**WRITTEN TASK:** Filter the data entries below, keeping each line that contains the word "Jerman". Copy those lines.

Data entries:
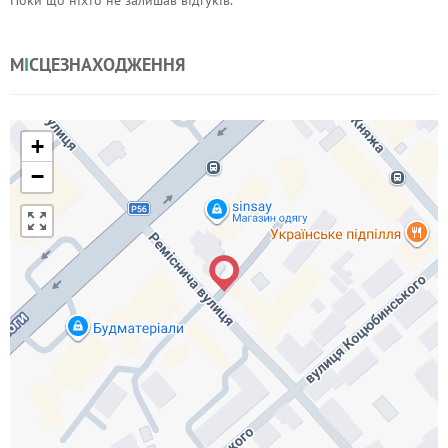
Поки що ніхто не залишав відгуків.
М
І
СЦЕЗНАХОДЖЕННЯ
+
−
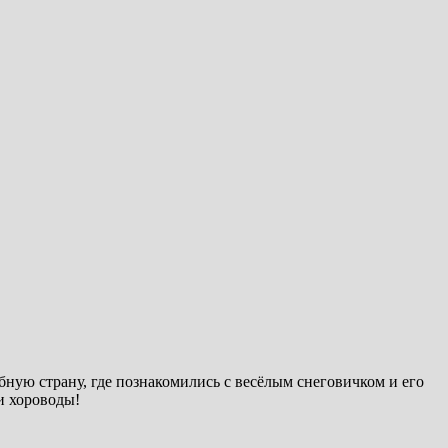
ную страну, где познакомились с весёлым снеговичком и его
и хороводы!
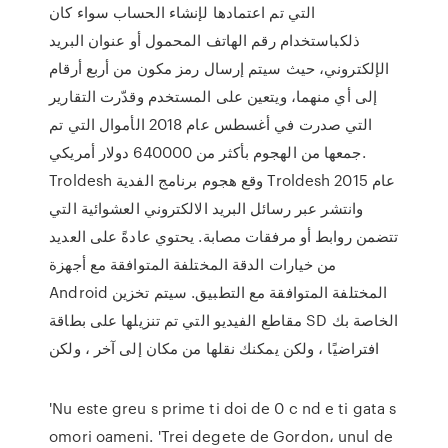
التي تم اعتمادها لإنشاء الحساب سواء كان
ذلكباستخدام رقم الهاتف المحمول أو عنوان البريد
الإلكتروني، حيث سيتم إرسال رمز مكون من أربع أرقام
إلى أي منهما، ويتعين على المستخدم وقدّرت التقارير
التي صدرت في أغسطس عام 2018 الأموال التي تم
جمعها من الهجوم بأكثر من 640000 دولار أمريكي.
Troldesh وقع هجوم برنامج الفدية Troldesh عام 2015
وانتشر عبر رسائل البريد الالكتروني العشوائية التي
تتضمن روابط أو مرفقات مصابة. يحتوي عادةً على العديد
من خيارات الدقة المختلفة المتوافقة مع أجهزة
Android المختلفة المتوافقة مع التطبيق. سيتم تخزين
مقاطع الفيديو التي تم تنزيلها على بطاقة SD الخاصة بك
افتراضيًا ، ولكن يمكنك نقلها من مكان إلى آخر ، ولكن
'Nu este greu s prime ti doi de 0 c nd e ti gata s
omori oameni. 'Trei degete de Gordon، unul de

* * *

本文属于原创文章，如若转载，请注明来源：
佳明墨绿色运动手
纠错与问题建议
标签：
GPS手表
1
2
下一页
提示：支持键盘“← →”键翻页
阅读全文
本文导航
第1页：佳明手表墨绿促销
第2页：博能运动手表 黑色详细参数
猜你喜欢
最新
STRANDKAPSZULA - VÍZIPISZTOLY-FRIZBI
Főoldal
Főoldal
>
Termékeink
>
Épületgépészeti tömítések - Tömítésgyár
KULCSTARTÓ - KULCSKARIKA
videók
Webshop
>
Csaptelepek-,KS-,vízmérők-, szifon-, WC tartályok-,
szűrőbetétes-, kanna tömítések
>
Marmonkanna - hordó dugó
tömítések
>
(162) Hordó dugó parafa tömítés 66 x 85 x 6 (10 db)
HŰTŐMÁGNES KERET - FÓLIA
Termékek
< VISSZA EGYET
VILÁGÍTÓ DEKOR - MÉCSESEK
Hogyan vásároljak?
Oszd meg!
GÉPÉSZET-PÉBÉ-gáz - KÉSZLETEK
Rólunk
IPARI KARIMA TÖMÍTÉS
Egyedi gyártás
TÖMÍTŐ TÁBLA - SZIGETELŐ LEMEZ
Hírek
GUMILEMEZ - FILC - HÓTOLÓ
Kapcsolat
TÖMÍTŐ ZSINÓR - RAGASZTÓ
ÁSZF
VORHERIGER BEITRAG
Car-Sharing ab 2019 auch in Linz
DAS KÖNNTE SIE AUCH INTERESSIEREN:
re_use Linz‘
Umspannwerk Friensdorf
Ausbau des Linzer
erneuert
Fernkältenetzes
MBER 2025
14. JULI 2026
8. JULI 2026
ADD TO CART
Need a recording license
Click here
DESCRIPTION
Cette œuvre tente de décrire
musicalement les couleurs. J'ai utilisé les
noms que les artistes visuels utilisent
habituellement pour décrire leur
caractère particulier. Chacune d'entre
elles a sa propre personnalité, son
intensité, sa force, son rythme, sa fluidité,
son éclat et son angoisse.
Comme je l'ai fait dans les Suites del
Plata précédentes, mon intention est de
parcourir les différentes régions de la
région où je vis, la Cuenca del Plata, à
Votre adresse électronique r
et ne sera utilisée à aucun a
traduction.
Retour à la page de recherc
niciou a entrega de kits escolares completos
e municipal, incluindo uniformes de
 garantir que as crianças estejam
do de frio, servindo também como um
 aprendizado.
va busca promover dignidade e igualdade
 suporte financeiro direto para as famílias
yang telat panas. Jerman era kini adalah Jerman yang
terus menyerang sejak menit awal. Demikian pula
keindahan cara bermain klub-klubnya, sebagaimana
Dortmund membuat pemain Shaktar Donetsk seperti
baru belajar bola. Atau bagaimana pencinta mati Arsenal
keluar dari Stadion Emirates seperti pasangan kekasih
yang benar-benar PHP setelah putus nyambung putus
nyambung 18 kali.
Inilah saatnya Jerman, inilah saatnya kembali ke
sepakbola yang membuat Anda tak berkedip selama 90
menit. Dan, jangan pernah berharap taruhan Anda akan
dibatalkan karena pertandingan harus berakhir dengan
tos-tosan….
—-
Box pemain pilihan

---

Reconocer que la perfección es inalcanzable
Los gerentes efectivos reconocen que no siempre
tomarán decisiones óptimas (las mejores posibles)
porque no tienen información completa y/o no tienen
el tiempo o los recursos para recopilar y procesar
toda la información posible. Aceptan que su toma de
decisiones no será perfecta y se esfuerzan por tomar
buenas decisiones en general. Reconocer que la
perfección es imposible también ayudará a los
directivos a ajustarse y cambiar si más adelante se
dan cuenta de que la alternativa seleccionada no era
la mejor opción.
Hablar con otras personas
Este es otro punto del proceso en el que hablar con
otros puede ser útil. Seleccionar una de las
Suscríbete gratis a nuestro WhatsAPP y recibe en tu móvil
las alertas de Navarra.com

**TASK SOLUTION:**
yang telat panas. Jerman era kini adalah Jerman yang
Inilah saatnya Jerman, inilah saatnya kembali ke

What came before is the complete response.